Scientists want to know why the number of lobster babies in the Gulf of Maine is declining when their numbers at every other stage of their life cycle remain high.
That question is considered so important to the future of Maine’s $1.5 billion lobster industry that one of Maine’s 200 lobster dealers – Ready Seafood of Portland – is funding a university study to investigate what some scientists call the big disconnect.
“What’s happening to the babies?” asked Brendan Ready. “With all this fishery means to Maine, all the people depending on it, we need to know exactly what’s happening to the babies, exactly what’s going on on the bottom, whether it’s good or bad.”
The babies may be eaten by new predators, like black sea bass, showing up in rapidly warming waters. They may be growing so big during longer summers that scientists mistake fast-growing babies for small-fry juveniles.
Or maybe the Gulf of Maine lobster nursery has gotten bigger, or in this case, deeper.
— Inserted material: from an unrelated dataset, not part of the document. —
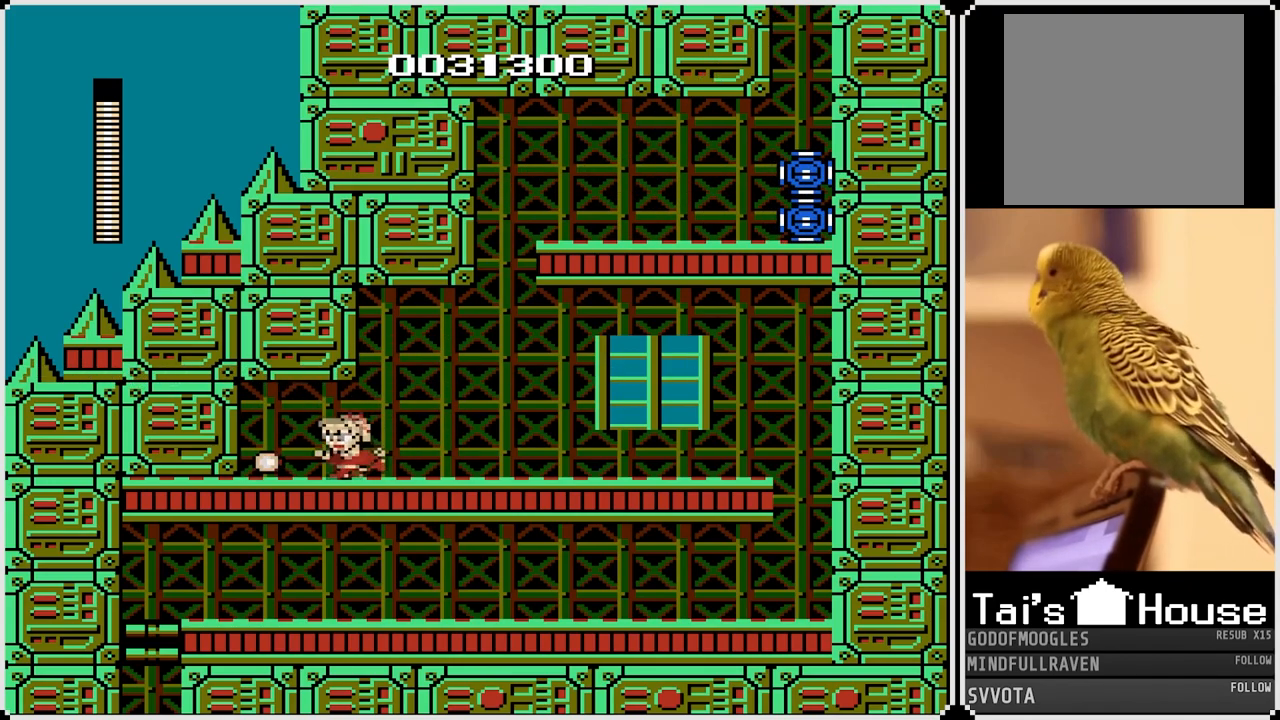
{"buttons": ["DPAD_RIGHT"], "left_stick": "center", "right_stick": "center", "events": [[17, "CROSS", "down"], [117, "CROSS", "up"], [233, "CROSS", "down"], [333, "CROSS", "up"], [467, "DPAD_LEFT", "up"], [467, "DPAD_RIGHT", "down"]]}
Two years ago, University of Maine research professor Rick Wahle began sampling to see if the babies are settling in waters deeper than 30 feet, hunkered down in the cobble where scientists never used to look for them because temperatures there used to be too cold.
That would suggest the number of baby lobsters weren’t really declining, or at least as much as inshore suction sampling suggested, but were literally “settling down” into newly suitable habitat where scientists hadn’t been sampling, Wahle said.
The preliminary results from the work were promising, finding what are called the “young of year” lobsters, some as small as a quarter, buried in mesh-lined, rock-filled collectors set in waters as deep as 180 feet in Casco Bay and Down East Maine.
The waters off eastern Maine used to be a “settlement desert,” but no more, Wahle said.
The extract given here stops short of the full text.